Defense Minister Fikri Isik commented on the Hurriyet report, saying, “Turkey will pursue this operation until its security is ensured. If there is a need to go to al-Bab, we will go. Our planning for now is to carry out this operation with FSA elements. … For today, we have no plans to join such an operation with our infantry.”
Yes, Isik is saying that Turkey will march to al-Bab if needed, but the words that should be underlined in his comments are “for today.” If it is correct to assume that Ankara will not attempt to capture Dabik and al-Bab using only FSA forces, should the minister’s statement be interpreted as there are “no plans today” to expand Operation Euphrates Shield toward these two targets? The logical and reasonable answer to that question is, “Yes, there are no plans to expand.”
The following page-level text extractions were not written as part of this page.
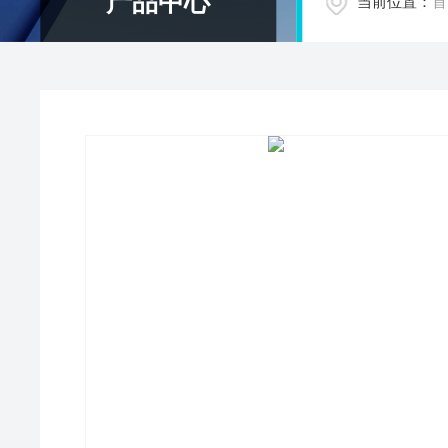
产品中心
当前位置：
首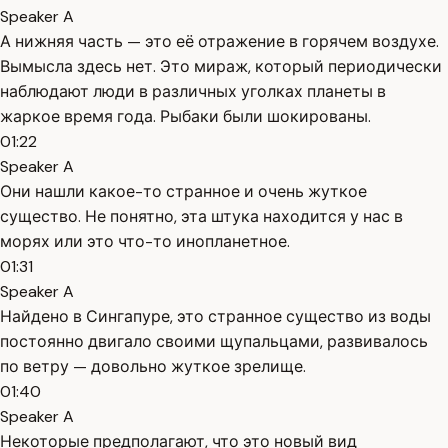
Speaker A
А нижняя часть — это её отражение в горячем воздухе.
Вымысла здесь нет. Это мираж, который периодически
наблюдают люди в различных уголках планеты в
жаркое время года. Рыбаки были шокированы.
01:22
Speaker A
Они нашли какое-то странное и очень жуткое
существо. Не понятно, эта штука находится у нас в
морях или это что-то инопланетное.
01:31
Speaker A
Найдено в Сингапуре, это странное существо из воды
постоянно двигало своими щупальцами, развивалось
по ветру — довольно жуткое зрелище.
01:40
Speaker A
Некоторые предполагают, что это новый вид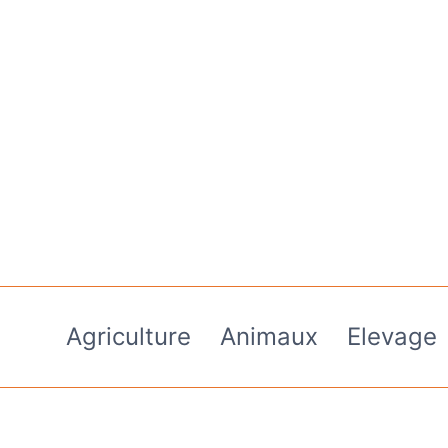
Aller
au
contenu
Agriculture
Animaux
Elevage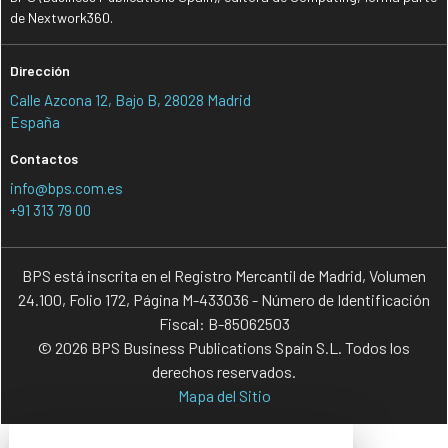
de Nextwork360.
Dirección
Calle Azcona 12, Bajo B, 28028 Madrid
España
Contactos
info@bps.com.es
+91 313 79 00
BPS está inscrita en el Registro Mercantil de Madrid, Volumen
24.100, Folio 172, Página M-433036 - Número de Identificación
Fiscal: B-85062503
© 2026 BPS Business Publications Spain S.L. Todos los
derechos reservados.
Mapa del Sitio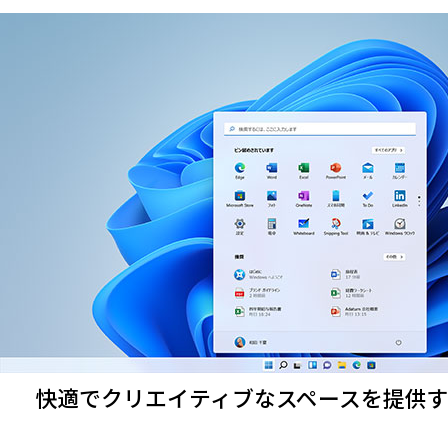
快適でクリエイティブなスペースを提供するWi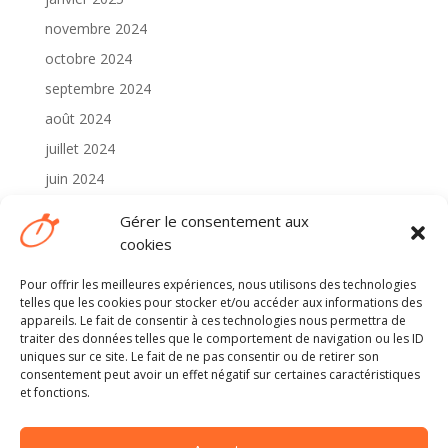
novembre 2024
octobre 2024
septembre 2024
août 2024
juillet 2024
juin 2024
mai 2024
Gérer le consentement aux
avril 2024
cookies
Pour offrir les meilleures expériences, nous utilisons des technologies
Catégories
telles que les cookies pour stocker et/ou accéder aux informations des
2024
appareils. Le fait de consentir à ces technologies nous permettra de
traiter des données telles que le comportement de navigation ou les ID
Non classé
uniques sur ce site. Le fait de ne pas consentir ou de retirer son
consentement peut avoir un effet négatif sur certaines caractéristiques
et fonctions.
Méta
Connexion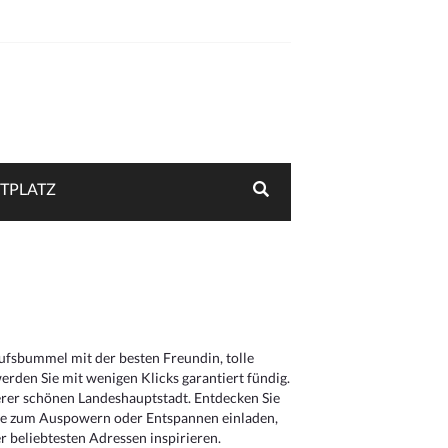
TPLATZ
aufsbummel mit der besten Freundin, tolle
rden Sie mit wenigen Klicks garantiert fündig.
serer schönen Landeshauptstadt. Entdecken Sie
die zum Auspowern oder Entspannen einladen,
 beliebtesten Adressen inspirieren.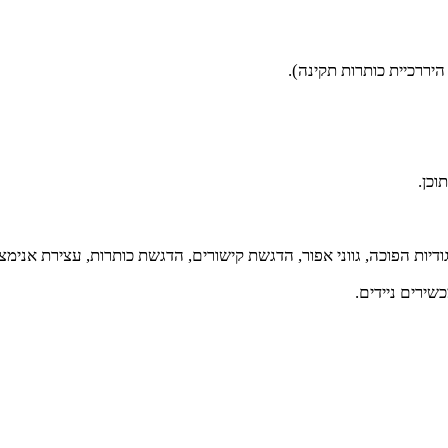
יות הפוכה, גווני אפור, הדגשת קישורים, הדגשת כותרות, עצירת אנימציות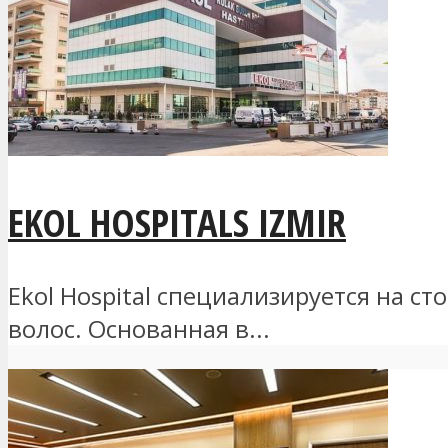
EKOL HOSPITALS IZMIR
Ekol Hospital специализируется на 
волос. Основанная в...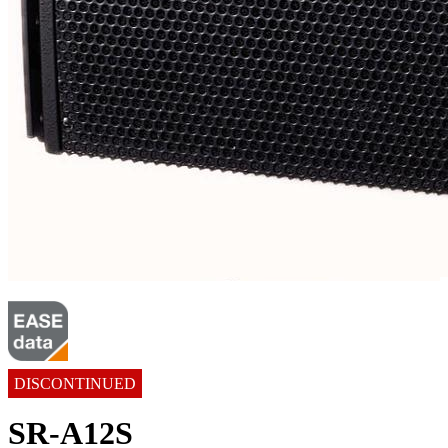
DISCONTINUED
SR-A12S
Plans, however, almost never survive the dust of the battlefield, and commanders usually have to revise their plans according to developments on the ground. This is why Isik spoke cautiously. Turkish newspapers had interesting information and comments of Sept. 23 about the realities on the ground. For example, Cumhuriyet reported that IS had counterattacked and recaptured seven villages from the FSA around al-Rai. The same day, a report by Yeni Safak, which is close to the government, was enough to lead one to think that Euphrates Shield was not going well; never mind going south to Dabik and al-Bab, Turkish infantry may well be needed to hold the Azaz-Jarablus line along the border. Yeni Safak headlined its report “The US Game at al-Bab.” An extended quote from this extremely interesting report is appropriate here:
"Operation Euphrates Shield, which was progressing rapidly, has slowed with the appearance of Americans in the field. Sabotage by some groups supported by the Pentagon that oppose the FSA and the withdrawal from the battlefield of some opposition groups that don’t want to cooperate with the Americans have benefited Daesh [IS]. Daesh, which recaptured seven villages two days ago, last night retook five more villages from the opposition groups. … The problems faced by Turkey-supported opposition groups that initially dispatched the PYD [People's Protection Units] from south of Jarablus and then Daesh from the west have become an opportunity for the Syrian PKK [meaning the PYD]. Now there are allegations that the United States, in addition to planting sedition to disrupt the harmony of Euphrates Shield, is supplying Daesh with intelligence about the opposition groups and planning to send the PYD to al-Bab, which is being targeted by Turkey."
Yeni Safak holding the United States responsible for the failures of Operation Euphrates Shield is another issue. What should be noted here is that it is pro-government media that are reporting that Euphrates Shield, with the element of having the FSA as its designated major infantry force, has lost momentum.
“Rockets Hit Kilis Again” was another report in the same edition of Yeni Safak. It noted that IS had fired two Katyusha rockets at the border town of Kilis, where Syrian refugees now outnumber local residents, wounding nine people, seven of them Syrians. The IS rockets are a clear signal that the FSA forces, now said to number only about 1,800, cannot even contribute to border security, so forget about capturing Dabik or al-Bab.
Ankara now has two options: One is to deploy Turkish infantry forces along the border between Azaz-Jarablus and defend the country against IS. The other is to attack al-Bab with its own infantry. The second option will of course mean amplified military risks, threats, uncertainties and losses. On top of that, Turkey will be accused of being an “occupier,” with all the diplomatic problems that entails.
In both cases, Turkey would be putting boots on the ground next door. Ankara must now be discussing how deep the Turkish infantry will plunge into Syria.